Pied Wheatear (Oenanthe pleschanka)

Pied Wheatear

Pied Wheatear (Oenanthe pleschanka)

[order] PASSERIFORMES | [family] Muscicapidae | [latin] Oenanthe pleschanka | [UK] Pied Wheatear | [FR] Traquet pie | [DE] Nonnen-Steinschmatzer | [ES] Collalba pia | [NL] Bonte Tapuit


Monotypic species

Physical charateristics

Pied Wheaear of distinctly lighter build than Northern Wheeatear with slightly shorter bill and wings and 15% shorter legs, but with tail longer and proportionately appearing more so.
In spring, crown and wide nape white, with faint silver or buff tone most obvious from behind and becoming grey with wear. Face, chin, throat, upper breast, sides of neck, shoulder area, back, and wings black.
Lower breast, underbody, rump, and upper tail-coverts white, variably tinged buff. Axillaries and under wing-coverts black, contrasting with dusky undersurface to flight-feathers.
Tail with black central feathers and black tips to outer ones, tips noticeably longer and extending further up tail towards outermost. Sexes markedly dissimilar in breeding plumage.

Listen to the sound of Pied Wheatear

[audio:http://www.aviflevoland.nl/sounddb/P/Pied Wheatear.mp3]

Copyright remark: Most sounds derived from xeno-canto

wingspan min.: 25 cm wingspan max.: 27 cm
size min.: 14 cm size max.: 15 cm
incubation min.: 13 days incubation max.: 14 days
fledging min.: 13 days fledging max.: 14 days
broods: 1   eggs min.: 4  
      eggs max.: 6  


Eurasia : Southcentral


Approximately replaces Black-eared Wheatear in continental mid latitudes of eastern sector of west Palearctic, through warmer temperate and steppe zones, largely in lowland but ranging up to 1800 m.
Typically occupies desolate stony stretches with scattered boulders and more seldom fallow fields at margin of small cultivated areas.

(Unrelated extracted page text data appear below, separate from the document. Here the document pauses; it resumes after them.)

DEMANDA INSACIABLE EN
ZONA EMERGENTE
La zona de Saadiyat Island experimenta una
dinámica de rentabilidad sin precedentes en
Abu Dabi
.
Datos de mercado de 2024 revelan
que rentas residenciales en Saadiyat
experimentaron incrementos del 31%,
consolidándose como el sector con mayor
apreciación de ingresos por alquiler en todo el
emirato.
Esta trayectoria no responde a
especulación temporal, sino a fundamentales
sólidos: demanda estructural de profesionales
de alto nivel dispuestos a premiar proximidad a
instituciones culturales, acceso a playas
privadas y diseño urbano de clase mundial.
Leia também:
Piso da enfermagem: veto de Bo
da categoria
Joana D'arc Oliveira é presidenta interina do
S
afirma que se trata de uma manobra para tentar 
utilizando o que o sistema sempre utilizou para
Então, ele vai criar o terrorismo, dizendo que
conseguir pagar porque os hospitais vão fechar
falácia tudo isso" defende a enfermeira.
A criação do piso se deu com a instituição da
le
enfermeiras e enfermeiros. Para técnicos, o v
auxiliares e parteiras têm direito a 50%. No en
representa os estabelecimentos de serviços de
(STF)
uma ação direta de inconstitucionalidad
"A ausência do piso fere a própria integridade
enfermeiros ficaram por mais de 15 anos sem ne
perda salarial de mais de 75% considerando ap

Early May in Ukraine, May-June in extralimital former USSR. Nest site is a in hole in rock or bank, under stone, or sometimes in building. Nest is a cup of dry grass and stems, lined with finer grasses, roots, and wool or hair.
4-6 eggs, incubation 13-14 days tended by female only.

Feeding habits

Almost entirely insects. Taken mostly from bare ground but occasionally from low vegetation.
Typically watches for prey from perch up to 1.5 m high and flies down to make capture, returning to same perch immediately, rarely spending time on ground.

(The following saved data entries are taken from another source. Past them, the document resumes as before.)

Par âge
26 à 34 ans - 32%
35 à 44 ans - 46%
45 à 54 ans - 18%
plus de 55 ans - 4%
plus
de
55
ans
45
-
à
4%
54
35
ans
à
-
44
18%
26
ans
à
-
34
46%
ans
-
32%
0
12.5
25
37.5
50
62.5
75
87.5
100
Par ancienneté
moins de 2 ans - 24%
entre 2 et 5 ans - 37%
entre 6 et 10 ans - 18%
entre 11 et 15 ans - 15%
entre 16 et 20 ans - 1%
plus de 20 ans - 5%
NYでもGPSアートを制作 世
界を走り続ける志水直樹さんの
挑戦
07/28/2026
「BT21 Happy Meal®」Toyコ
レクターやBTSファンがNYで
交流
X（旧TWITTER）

This species has an extremely large range, and hence does not approach the thresholds for Vulnerable under the range size criterion (Extent of Occurrence <20,000 km2 combined with a declining or fluctuating range size, habitat extent/quality, or population size and a small number of locations or severe fragmentation). The population trend appears to be stable, and hence the species does not approach the thresholds for Vulnerable under the population trend criterion (>30% decline over ten years or three generations). The population size is very large, and hence does not approach the thresholds for Vulnerable under the population size criterion (<10,000 mature individuals with a continuing decline estimated to be >10% in ten years or three generations, or with a specified population structure). For these reasons the species is evaluated as Least Concern.
Pied Wheatear status Least Concern


Migratory; winters in eastern Africa (Sudan to Somalia south to north-east Tanzania) and south-west Arabia (Yemen). Moves to south and south-west on broad front via Turkey, Middle East, and Pakistan; leaves breeding grounds August-October, returning mid-March to early May (from early April in Rumania); recorded in Eritrea from early September to early May, in Kenya mid-October to early April.